Perhaps something like this would be better. I couldn’t test it since you didn’t include same data and I don’t know what port data is, but it should work.

If there’s a problem with it (or anytime you have a code problem) try using F8 to step through the code to find out exactly what’s happening on each line. (More on that from Chip Pearson here.)

Option Explicit

Sub ReadFile()
    Const fName = "\bla.bla.bla\Desktop\vsr.txt"
    Dim rowNum As Long, shtNum As Long, myString As String

    Open fName For Input As #1
    shtNum = 1
    Do While Not EOF(1)
        rowNum = rowNum + 1
        Line Input #1, myString
        Sheets("LIST" & shtNum).Cells(rowNum, 1) = myString
        If rowNum = 1000000 Then
            shtNum = shtNum + 1
            rowNum = 0
        End If
    Loop
    Close #1
End Sub

Some notes:

  • Use 'Option Explicit at the top of [every] module [always] to help locate variables that are not properly declared or handled. (ie., MyString was undeclared)
  • Personally, I try to avoid using common words like File for variables as it may or may not be a “reserved word” (ie., a constant or function name built-in to Excel)
  • Personally, I usually make the first letter of my variable lowercase, to help differentiate my variables from built-in keywords, at a glance.
  • Avoid using meaningless variables like I and J (especially when posting code for help from others).

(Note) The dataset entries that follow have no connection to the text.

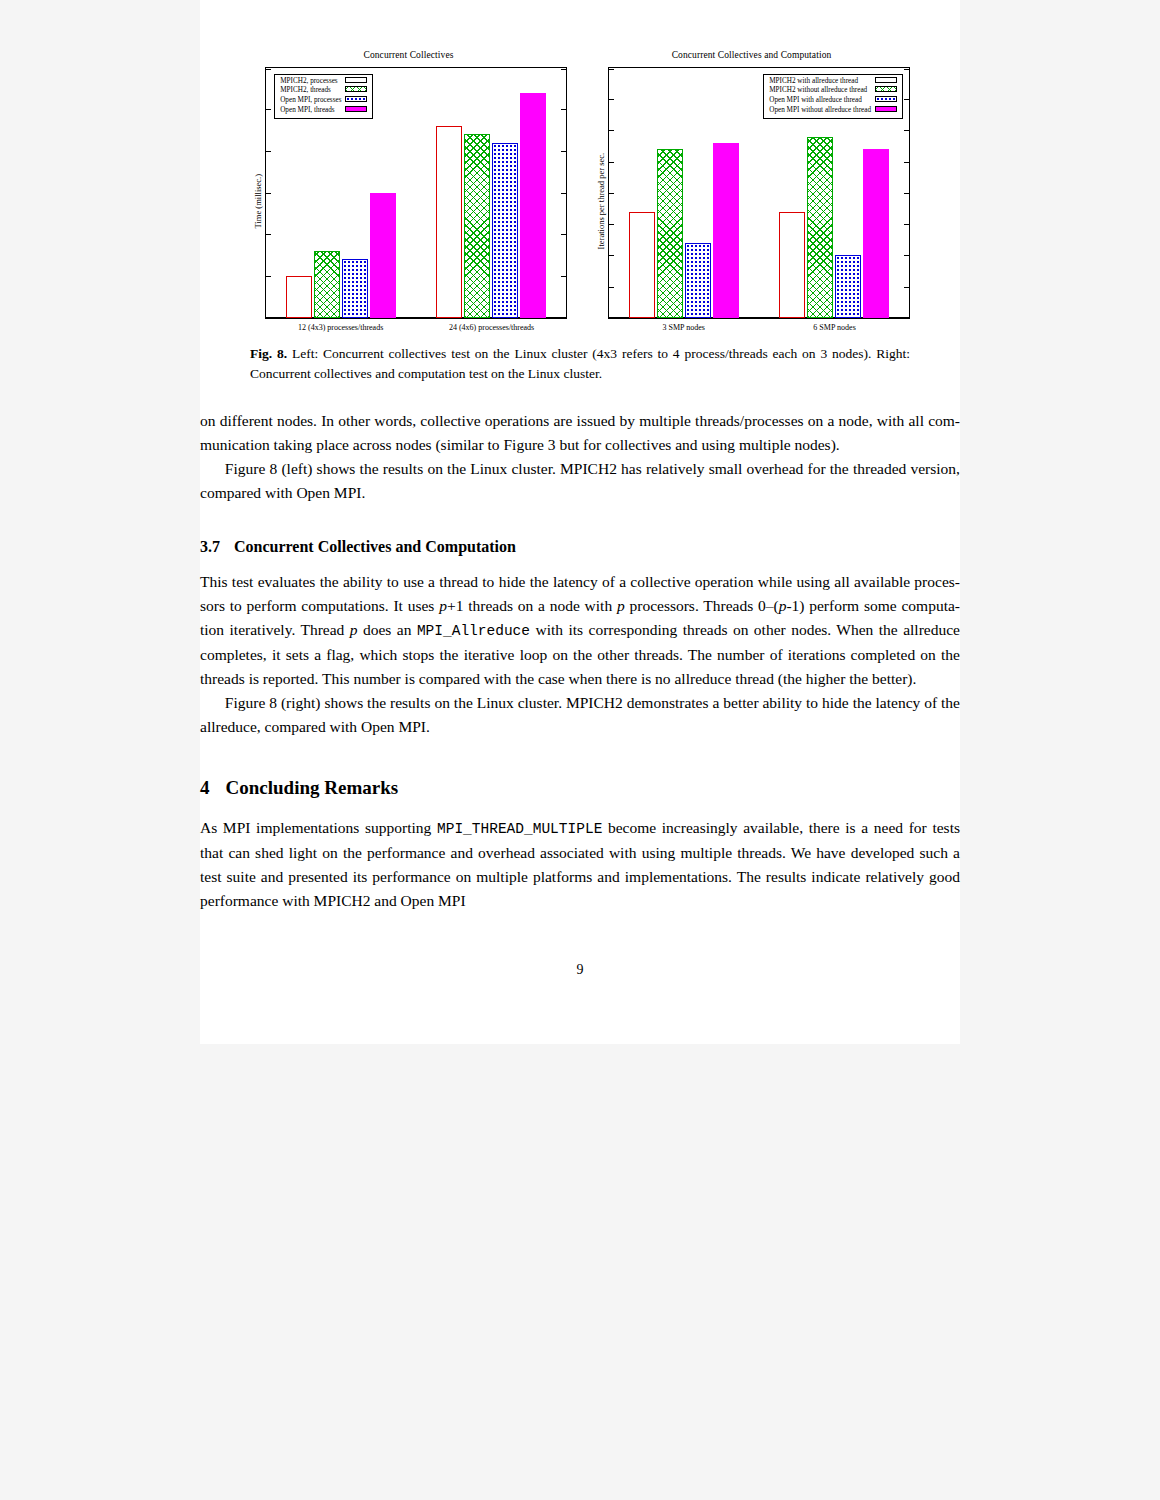Concurrent Collectives
Time (millisec.)
| MPICH2, processes | |
| MPICH2, threads | |
| Open MPI, processes | |
| Open MPI, threads | |
0.25
0.3
0.35
0.4
0.45
0.5
0.55
12 (4x3) processes/threads
24 (4x6) processes/threads
Concurrent Collectives and Computation
Iterations per thread per sec.
| MPICH2 with allreduce thread | |
| MPICH2 without allreduce thread | |
| Open MPI with allreduce thread | |
| Open MPI without allreduce thread | |
35
40
45
50
55
60
65
70
75
3 SMP nodes
6 SMP nodes
Fig. 8. Left: Concurrent collectives test on the Linux cluster (4x3 refers to 4 process/threads each on 3 nodes). Right: Concurrent collectives and computation test on the Linux cluster.
on different nodes. In other words, collective operations are issued by multiple threads/processes on a node, with all communication taking place across nodes (similar to Figure 3 but for collectives and using multiple nodes).
Figure 8 (left) shows the results on the Linux cluster. MPICH2 has relatively small overhead for the threaded version, compared with Open MPI.
3.7 Concurrent Collectives and Computation
This test evaluates the ability to use a thread to hide the latency of a collective operation while using all available processors to perform computations. It uses p+1 threads on a node with p processors. Threads 0–(p-1) perform some computation iteratively. Thread p does an MPI_Allreduce with its corresponding threads on other nodes. When the allreduce completes, it sets a flag, which stops the iterative loop on the other threads. The number of iterations completed on the threads is reported. This number is compared with the case when there is no allreduce thread (the higher the better).
Figure 8 (right) shows the results on the Linux cluster. MPICH2 demonstrates a better ability to hide the latency of the allreduce, compared with Open MPI.
4 Concluding Remarks
As MPI implementations supporting MPI_THREAD_MULTIPLE become increasingly available, there is a need for tests that can shed light on the performance and overhead associated with using multiple threads. We have developed such a test suite and presented its performance on multiple platforms and implementations. The results indicate relatively good performance with MPICH2 and Open MPI
9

A couple extra characters make the code a lot easier to understand and to modify/debug later.
  • When declaring a variable, specify a data type whenever possible.
  • You didn’t mention anything about creating worksheets, and your code doesn’t attempt it, so this code assumes all the required output worksheets exist and are blank.
  • An alternative to using shtNum (or J in your example) would be to use Int(rowNum/1000000)+1 to get the sheet number. This formula returns 1 for 0 to 999999, 2 for 1000000 to 1999999, etc.

Answer:

Here is an alternative solution – save this code as a bat file and it will split your file in the amount of mbs you select, this will enable you to modify the data in Excel and create 3 * 1m worksheets:

@REM Using How to run a PowerShell script from a batch file
@REM and How can I split a text file using PowerShell?

@PowerShell  ^

$upperBound =  100MB;  ^
$rootName = 'ENTER YOUR FILE PATH HERE. csv file';  ^
$from = $rootName;  ^
$fromFile = [io.file]::OpenRead($from);  ^
$buff = new-object byte[] $upperBound;  ^
$count = $idx = 0;  ^
try {  ^
    do {  ^
        'Reading ' + $upperBound;  ^
        $count = $fromFile.Read($buff, 0, $buff.Length);  ^
        if ($count -gt 0) {  ^
            $to = '{0}.{1}' -f ($rootName, $idx);  ^
            $toFile = [io.file]::OpenWrite($to);  ^
            try {  ^
                'Writing ' + $count + ' to ' + $to;  ^
                $tofile.Write($buff, 0, $count);  ^
            } finally {  ^
                $tofile.Close();  ^
            }  ^
        }  ^
        $idx ++;  ^
    } while ($count -gt 0);  ^
}  ^
finally {  ^
    $fromFile.Close();  ^
}  ^
%End PowerShell%

Note the code will split the data within cells, thus you will need to fix the first and last row of each of the files that are produced. I understand this not a VBA workaround, but it will work… Modify the upperbound to change the file size, i.e., 50mb, etc.